What is the fate of cities across the globe as they seek to reopen? And what does the prospect of inflation mean for governments with growing deficits?

These questions are at the core of the latest Intelligence Talks podcast, in which Patrick Gower speaks to Wealth Report editor Andrew Shirley and deputy editor Flora Harley about the findings of the 15th annual edition.

The team also explores whether governments will turn to wealth taxes in order to pay for the Covid crisis, considers how philanthropists are shaping matters once considered the sole domain of governments and investigates whether Pokemon cards are to young investors what classic cars were for the previous generation.

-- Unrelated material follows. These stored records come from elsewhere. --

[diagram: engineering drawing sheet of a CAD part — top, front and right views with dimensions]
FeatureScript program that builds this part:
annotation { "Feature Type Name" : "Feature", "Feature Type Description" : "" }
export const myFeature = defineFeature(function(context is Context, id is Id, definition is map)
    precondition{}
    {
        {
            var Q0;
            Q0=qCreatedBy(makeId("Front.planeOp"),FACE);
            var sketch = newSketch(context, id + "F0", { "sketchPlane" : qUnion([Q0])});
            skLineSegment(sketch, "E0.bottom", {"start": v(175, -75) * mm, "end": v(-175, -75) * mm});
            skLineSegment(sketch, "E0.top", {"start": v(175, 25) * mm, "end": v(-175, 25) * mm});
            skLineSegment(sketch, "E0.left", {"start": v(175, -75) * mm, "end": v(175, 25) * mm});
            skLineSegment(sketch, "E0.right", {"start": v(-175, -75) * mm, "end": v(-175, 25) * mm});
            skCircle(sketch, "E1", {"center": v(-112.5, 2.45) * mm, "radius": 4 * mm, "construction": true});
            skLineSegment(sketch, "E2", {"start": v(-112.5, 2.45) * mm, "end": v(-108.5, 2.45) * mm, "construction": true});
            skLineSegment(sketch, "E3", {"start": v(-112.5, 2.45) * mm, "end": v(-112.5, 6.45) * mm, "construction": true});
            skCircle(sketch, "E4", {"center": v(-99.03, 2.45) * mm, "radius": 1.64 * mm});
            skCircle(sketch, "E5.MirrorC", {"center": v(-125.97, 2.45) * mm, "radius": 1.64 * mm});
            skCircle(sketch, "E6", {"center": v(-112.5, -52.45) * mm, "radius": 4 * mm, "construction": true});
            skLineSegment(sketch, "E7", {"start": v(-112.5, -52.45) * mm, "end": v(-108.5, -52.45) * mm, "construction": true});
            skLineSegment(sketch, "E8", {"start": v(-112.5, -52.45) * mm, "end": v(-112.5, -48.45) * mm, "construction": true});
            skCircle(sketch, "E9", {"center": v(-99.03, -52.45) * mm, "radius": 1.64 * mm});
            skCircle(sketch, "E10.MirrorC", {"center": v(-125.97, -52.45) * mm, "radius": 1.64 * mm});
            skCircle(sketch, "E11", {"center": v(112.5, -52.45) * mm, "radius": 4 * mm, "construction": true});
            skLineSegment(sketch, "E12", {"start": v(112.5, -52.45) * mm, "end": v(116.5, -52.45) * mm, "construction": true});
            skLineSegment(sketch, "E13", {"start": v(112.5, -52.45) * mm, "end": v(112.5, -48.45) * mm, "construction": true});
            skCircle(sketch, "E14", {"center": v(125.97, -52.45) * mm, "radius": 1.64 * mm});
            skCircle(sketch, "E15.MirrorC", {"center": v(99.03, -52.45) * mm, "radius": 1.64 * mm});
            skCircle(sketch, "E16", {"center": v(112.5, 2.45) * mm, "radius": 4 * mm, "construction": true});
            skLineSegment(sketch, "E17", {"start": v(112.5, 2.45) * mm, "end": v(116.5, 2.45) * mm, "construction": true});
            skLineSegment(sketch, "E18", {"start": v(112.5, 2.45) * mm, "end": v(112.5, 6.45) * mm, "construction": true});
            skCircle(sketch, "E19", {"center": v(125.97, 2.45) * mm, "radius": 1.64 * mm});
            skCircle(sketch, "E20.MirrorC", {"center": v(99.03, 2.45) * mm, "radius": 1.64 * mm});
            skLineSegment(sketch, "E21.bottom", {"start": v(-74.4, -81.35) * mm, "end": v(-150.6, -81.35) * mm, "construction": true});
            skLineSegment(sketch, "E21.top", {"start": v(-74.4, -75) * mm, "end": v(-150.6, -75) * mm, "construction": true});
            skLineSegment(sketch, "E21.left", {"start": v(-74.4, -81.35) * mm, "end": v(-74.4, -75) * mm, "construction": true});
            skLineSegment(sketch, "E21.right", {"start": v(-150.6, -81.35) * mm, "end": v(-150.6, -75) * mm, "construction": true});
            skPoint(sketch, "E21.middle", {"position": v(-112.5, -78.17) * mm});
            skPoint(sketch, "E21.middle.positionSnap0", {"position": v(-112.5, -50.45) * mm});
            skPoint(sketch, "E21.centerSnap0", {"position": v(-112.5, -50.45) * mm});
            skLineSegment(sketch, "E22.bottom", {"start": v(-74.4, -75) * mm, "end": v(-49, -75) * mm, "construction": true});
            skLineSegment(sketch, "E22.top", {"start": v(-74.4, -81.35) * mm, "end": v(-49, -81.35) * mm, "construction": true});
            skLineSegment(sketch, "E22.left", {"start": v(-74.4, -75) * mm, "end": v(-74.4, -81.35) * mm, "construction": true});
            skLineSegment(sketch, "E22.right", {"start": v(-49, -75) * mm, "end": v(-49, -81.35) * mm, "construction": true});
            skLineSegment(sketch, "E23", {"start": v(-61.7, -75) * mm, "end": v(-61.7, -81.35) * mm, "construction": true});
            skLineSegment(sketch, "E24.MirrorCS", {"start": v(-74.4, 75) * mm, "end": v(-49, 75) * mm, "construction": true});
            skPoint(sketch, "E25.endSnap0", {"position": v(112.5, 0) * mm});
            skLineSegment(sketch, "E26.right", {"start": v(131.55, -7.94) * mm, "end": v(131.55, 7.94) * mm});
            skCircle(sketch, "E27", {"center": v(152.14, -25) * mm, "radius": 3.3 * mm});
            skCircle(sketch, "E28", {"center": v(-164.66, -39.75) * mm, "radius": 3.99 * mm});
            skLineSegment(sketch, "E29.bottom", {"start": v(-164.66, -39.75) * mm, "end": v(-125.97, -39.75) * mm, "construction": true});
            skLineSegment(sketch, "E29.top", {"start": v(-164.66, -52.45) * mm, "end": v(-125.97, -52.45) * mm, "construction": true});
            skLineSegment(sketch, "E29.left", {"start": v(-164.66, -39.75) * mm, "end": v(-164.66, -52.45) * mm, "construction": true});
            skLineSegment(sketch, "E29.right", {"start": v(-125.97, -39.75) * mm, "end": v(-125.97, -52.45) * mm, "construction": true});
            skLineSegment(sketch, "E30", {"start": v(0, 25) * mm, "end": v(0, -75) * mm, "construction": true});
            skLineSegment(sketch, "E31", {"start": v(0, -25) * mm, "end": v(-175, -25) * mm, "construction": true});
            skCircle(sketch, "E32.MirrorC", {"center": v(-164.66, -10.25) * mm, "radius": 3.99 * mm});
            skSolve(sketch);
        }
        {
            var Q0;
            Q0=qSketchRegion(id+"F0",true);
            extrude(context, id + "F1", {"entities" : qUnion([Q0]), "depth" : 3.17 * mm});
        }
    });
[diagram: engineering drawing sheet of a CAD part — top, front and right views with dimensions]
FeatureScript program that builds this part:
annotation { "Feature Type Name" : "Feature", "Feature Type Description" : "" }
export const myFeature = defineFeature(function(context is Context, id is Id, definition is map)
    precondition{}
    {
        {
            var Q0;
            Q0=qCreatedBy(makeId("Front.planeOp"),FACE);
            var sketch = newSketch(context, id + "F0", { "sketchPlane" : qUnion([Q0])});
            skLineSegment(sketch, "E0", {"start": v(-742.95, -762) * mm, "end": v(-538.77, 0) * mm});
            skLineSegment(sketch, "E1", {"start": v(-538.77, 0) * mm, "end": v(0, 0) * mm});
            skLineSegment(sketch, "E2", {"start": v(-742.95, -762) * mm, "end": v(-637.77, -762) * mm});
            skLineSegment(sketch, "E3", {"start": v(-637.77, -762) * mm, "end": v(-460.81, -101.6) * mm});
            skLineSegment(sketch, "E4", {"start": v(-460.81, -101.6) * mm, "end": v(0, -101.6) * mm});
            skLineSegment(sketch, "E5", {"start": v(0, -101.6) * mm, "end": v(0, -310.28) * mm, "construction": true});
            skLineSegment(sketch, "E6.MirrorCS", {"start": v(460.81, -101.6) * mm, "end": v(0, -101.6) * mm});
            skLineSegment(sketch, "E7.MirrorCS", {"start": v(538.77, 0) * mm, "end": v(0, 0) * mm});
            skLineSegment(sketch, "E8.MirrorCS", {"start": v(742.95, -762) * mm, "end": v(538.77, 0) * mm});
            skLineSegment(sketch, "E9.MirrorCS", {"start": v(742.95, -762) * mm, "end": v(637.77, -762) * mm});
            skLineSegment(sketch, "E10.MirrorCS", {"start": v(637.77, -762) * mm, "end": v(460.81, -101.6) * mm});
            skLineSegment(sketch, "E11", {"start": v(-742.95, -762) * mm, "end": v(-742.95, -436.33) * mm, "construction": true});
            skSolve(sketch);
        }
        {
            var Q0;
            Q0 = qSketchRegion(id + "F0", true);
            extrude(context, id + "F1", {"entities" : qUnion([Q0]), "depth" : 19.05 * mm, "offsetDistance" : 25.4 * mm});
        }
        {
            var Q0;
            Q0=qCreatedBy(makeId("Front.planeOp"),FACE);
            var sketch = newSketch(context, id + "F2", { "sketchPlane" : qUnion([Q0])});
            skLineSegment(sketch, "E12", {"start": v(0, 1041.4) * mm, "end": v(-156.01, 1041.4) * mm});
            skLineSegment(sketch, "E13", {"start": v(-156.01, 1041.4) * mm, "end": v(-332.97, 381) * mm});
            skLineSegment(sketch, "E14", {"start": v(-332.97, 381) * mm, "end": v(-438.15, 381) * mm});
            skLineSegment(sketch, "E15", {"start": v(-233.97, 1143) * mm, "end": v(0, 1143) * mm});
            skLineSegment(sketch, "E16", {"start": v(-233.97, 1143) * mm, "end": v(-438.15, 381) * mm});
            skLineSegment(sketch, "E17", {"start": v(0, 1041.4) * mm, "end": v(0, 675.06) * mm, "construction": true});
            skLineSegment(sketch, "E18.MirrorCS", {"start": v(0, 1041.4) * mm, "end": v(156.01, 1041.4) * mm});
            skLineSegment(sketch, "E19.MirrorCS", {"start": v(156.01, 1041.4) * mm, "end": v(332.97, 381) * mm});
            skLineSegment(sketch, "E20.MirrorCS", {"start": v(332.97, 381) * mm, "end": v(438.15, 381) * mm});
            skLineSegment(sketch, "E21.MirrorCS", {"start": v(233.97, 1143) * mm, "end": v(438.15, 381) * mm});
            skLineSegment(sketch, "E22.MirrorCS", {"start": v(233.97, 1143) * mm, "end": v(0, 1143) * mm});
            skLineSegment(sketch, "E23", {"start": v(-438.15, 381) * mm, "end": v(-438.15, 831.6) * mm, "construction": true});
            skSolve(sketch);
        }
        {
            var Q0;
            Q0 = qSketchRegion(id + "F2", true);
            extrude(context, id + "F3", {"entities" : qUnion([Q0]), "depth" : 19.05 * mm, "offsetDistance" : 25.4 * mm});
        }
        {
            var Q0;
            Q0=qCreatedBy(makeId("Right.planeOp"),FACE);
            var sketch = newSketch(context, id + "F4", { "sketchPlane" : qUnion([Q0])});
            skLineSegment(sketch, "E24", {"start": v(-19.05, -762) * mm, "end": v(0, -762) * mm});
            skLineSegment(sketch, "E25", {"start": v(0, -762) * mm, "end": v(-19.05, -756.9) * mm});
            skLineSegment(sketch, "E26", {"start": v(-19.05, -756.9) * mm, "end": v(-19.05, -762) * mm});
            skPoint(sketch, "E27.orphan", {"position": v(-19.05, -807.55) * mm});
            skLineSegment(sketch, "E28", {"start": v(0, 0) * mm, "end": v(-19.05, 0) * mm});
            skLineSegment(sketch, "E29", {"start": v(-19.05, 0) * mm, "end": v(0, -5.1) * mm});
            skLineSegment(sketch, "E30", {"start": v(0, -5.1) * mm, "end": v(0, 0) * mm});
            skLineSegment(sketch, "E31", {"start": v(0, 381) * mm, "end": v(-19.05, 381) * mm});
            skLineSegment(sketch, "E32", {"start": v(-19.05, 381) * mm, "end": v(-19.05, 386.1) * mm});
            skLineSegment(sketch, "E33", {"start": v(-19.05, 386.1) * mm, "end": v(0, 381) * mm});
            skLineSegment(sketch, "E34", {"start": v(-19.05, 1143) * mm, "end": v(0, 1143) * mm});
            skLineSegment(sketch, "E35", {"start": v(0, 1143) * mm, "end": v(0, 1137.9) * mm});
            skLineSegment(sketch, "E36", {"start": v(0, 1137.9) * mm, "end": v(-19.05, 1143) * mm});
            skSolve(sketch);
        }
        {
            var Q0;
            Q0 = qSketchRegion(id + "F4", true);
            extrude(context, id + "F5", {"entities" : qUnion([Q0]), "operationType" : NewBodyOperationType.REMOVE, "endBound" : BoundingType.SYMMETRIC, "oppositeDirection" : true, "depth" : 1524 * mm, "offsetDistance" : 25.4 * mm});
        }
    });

Listen wherever you get your podcasts.

Meanwhile, here's more from Flora on why optimism among the wealthy is at a four year high.

In other news...

While take up of previous mortgage guarantee schemes has been poor and pricing doesn't always match the government's ambition, this time things look different. At least half a dozen lenders have signed up for the new 95% guarantee scheme launching in April and it looks like rates for new 95% mortgages may come in under 2% when you fix for two years, according to David Hall of Knight Frank Finance.

Plus, in Australia the government will pay for your flight, global chief executives say UK market is more attractive after Brexit, UK plans sweeping markets review to give London a Brexit edge, Sunak worries about the risk of rising interest rates, town centres show signs of life as the lockdown frays, UK spending climbed in early March, WTO cautious after sharp services trade rebound, EU study finds the virus has already wiped out 6 million jobs, and finally, New Zealand's unsustainable house prices could trigger a pronounced correction, says the IMF.